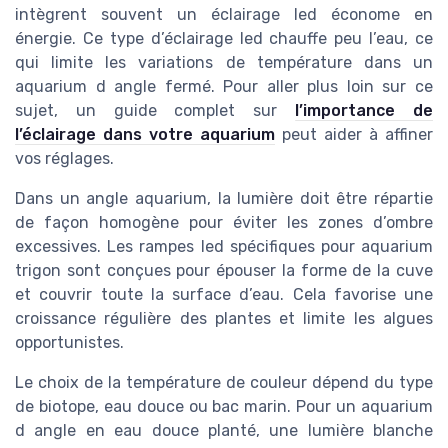
intègrent souvent un éclairage led économe en
énergie. Ce type d’éclairage led chauffe peu l’eau, ce
qui limite les variations de température dans un
aquarium d angle fermé. Pour aller plus loin sur ce
sujet, un guide complet sur
l’importance de
l’éclairage dans votre aquarium
peut aider à affiner
vos réglages.
Dans un angle aquarium, la lumière doit être répartie
de façon homogène pour éviter les zones d’ombre
excessives. Les rampes led spécifiques pour aquarium
trigon sont conçues pour épouser la forme de la cuve
et couvrir toute la surface d’eau. Cela favorise une
croissance régulière des plantes et limite les algues
opportunistes.
Le choix de la température de couleur dépend du type
de biotope, eau douce ou bac marin. Pour un aquarium
d angle en eau douce planté, une lumière blanche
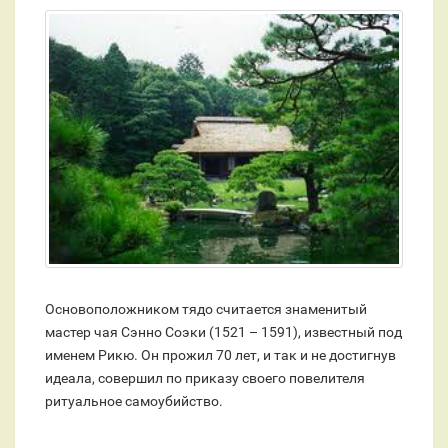
Основоположником тядо считается знаменитый
мастер чая Сэнно Соэки (1521 – 1591), известный под
именем Рикю. Он прожил 70 лет, и так и не достигнув
идеала, совершил по приказу своего повелителя
ритуальное самоубийство.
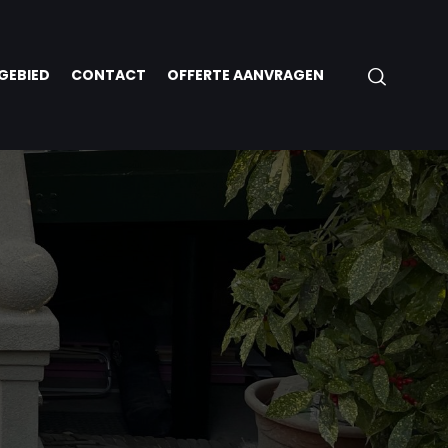
GEBIED
CONTACT
OFFERTE AANVRAGEN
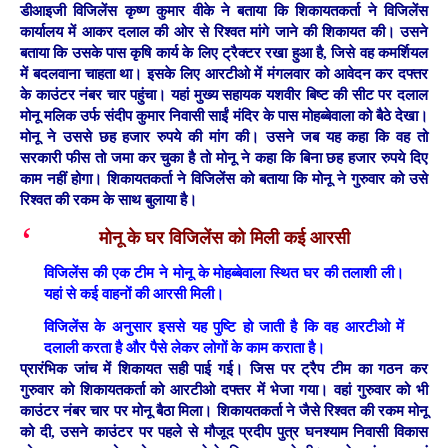
डीआइजी विजिलेंस कृष्ण कुमार वीके ने बताया कि शिकायतकर्ता ने विजिलेंस
कार्यालय में आकर दलाल की ओर से रिश्वत मांगे जाने की शिकायत की। उसने
बताया कि उसके पास कृषि कार्य के लिए ट्रैक्टर रखा हुआ है, जिसे वह कमर्शियल
में बदलवाना चाहता था। इसके लिए आरटीओ में मंगलवार को आवेदन कर दफ्तर
के काउंटर नंबर चार पहुंचा। यहां मुख्य सहायक यशवीर बिष्ट की सीट पर दलाल
मोनू मलिक उर्फ संदीप कुमार निवासी साईं मंदिर के पास मोहब्बेवाला को बैठे देखा।
मोनू ने उससे छह हजार रुपये की मांग की। उसने जब यह कहा कि वह तो
सरकारी फीस तो जमा कर चुका है तो मोनू ने कहा कि बिना छह हजार रुपये दिए
काम नहीं होगा। शिकायतकर्ता ने विजिलेंस को बताया कि मोनू ने गुरुवार को उसे
रिश्वत की रकम के साथ बुलाया है।
मोनू के घर विजिलेंस को मिली कई आरसी
विजिलेंस की एक टीम ने मोनू के मोहब्बेवाला स्थित घर की तलाशी ली।
यहां से कई वाहनों की आरसी मिली।
विजिलेंस के अनुसार इससे यह पुष्टि हो जाती है कि वह आरटीओ में
दलाली करता है और पैसे लेकर लोगों के काम कराता है।
प्रारंभिक जांच में शिकायत सही पाई गई। जिस पर ट्रैप टीम का गठन कर
गुरुवार को शिकायतकर्ता को आरटीओ दफ्तर में भेजा गया। वहां गुरुवार को भी
काउंटर नंबर चार पर मोनू बैठा मिला। शिकायतकर्ता ने जैसे रिश्वत की रकम मोनू
को दी, उसने काउंटर पर पहले से मौजूद प्रदीप पुत्र घनश्याम निवासी विकास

■ ■ ■ ■ ■ ■ ■

* _Task instructions_:
When the line containing "रिश्वत की रकम के साथ बुलाया है।" is reached, return it and every later line through the end of the listing above, unaltered and alone.

* _Response to this task_:
रिश्वत की रकम के साथ बुलाया है।
मोनू के घर विजिलेंस को मिली कई आरसी
विजिलेंस की एक टीम ने मोनू के मोहब्बेवाला स्थित घर की तलाशी ली।
यहां से कई वाहनों की आरसी मिली।
विजिलेंस के अनुसार इससे यह पुष्टि हो जाती है कि वह आरटीओ में
दलाली करता है और पैसे लेकर लोगों के काम कराता है।
प्रारंभिक जांच में शिकायत सही पाई गई। जिस पर ट्रैप टीम का गठन कर
गुरुवार को शिकायतकर्ता को आरटीओ दफ्तर में भेजा गया। वहां गुरुवार को भी
काउंटर नंबर चार पर मोनू बैठा मिला। शिकायतकर्ता ने जैसे रिश्वत की रकम मोनू
को दी, उसने काउंटर पर पहले से मौजूद प्रदीप पुत्र घनश्याम निवासी विकास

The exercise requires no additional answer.